Di Indonesia, jaminan keamanan data pribadi masih jauh dari ideal. Dalam kasus-kasus di atas, misalnya. Kita sebagai pemilik sejatinya bisa saja menggugat para pengelola data pribadi. Namun, tak ada regulasi yang komprehensif yang mampu menyelesaikan persoalan semacam ini secara tuntas.
Secara teknis, dasar hukum yang dapat digunakan dalam kasus data pribadi adalah Kitab Undang-Undang Hukum Perdata (KUHPer). Pasal 1365 menjelaskan setiap perbuatan yang merugikan orang lain mewajibkan pihak yang menyebabkan kerugian untuk mengganti rugi.
Kerugian dan pelanggaran dalam konteks data pribadi diatur lewat Undang-Undang Informasi dan Transaksi Elektronik (ITE). Pemilik data pribadi bisa mengupayakan tindakan hukum ketika kebocoran data pribadi terjadi. Pertama, dengan menuntut pihak peretas sistem elektronik yang melakukan pencurian data pribadi.
UU ITE juga mengatur penggunaan data pribadi dalam media elektronik harus didasari persetujuan dengan pihak yang bersangkutan, dalam hal ini pemilik data. Syarat persetujuan itu diatur dalam aturan turunan UU ITE, yakni Peraturan Pemerintah (PP) Nomor 71 tahun 2019 serta Peraturan Menteri Komunikasi dan Informatika Nomor 20 Tahun 2016. Masih dalam UU ITE, gugatan kerugian dapat diajukan oleh pemilik data pribadi jika syarat persetujuan tak dipenuhi.
Dalam sudut pandang itu, maka pencuri data pribadi ditempatkan sebagai pelawan hukum. Sementara, dari sisi pidana, peretas atau pihak yang memperjualbelikan data pribadi juga dapat diancam sanksi pidana penjara. UU ITE mengatur sanksi pidana penjara maksimal delapan tahun dan denda Rp800 juta untuk peretasan dan penjara maksimal sepuluh tahun dan denda Rp1 miliar untuk kejahatan penjualan data pribadi.
Namun, segala aturan itu dinilai tidak cukup karena tak mengatur secara spesifik dimensi perlindungan data pribadi yang begitu kompleks. Soal persetujuan yang disebut UU ITE, misalnya. Dalam praktiknya, pengembang aplikasi kerap memberikan syarat dan ketentuan yang tak dapat ditolak. Ketika pengguna tak menyetujui sejumlah poin, misalnya, aplikasi justru tak dapat digunakan sama sekali.

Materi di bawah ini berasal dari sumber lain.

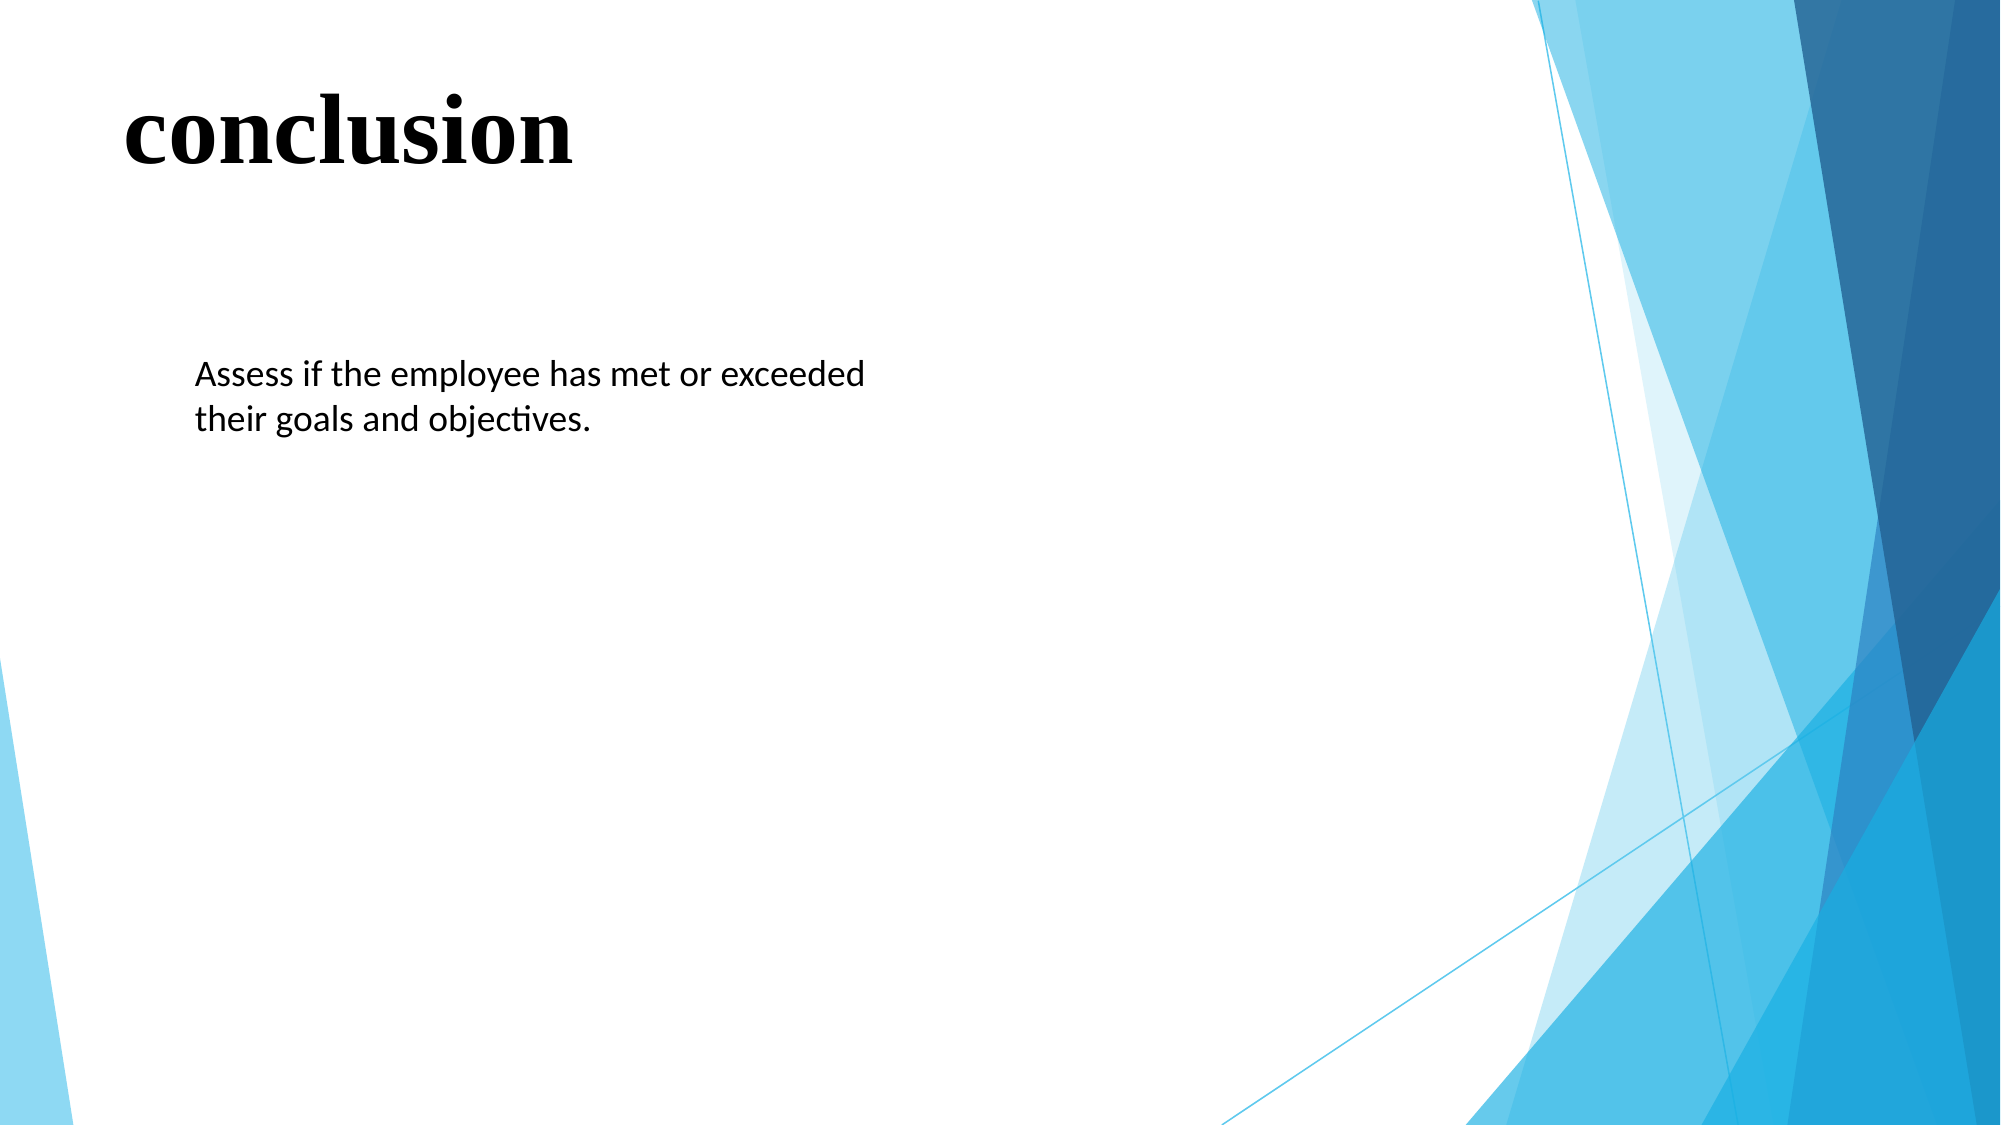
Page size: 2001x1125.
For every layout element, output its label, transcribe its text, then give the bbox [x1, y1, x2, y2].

text_box Assess if the employee has met or exceeded their goals and objectives. [180, 341, 954, 447]
title conclusion [123, 63, 1877, 188]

Selain itu, banyak kondisi lapangan lain yang membutuhkan kejelasan prosedur legal. Karenanya, Alfons mengatakan, dibutuhkan aturan yang lebih rinci untuk meregulasi perlindungan dan pengelolaan data pribadi masyarakat Indonesia.
"Nah itu (perlindungan data pribadi) berkaitan dengan penegakan hukum. Jadi harus kompak. DPR juga harus cepat UU-nya. Jadi tiap orang yang eksploitasi itu harus dihukum seberat-beratnya. Jadi orang takut. Harus ada efek jera," tutur Alfons.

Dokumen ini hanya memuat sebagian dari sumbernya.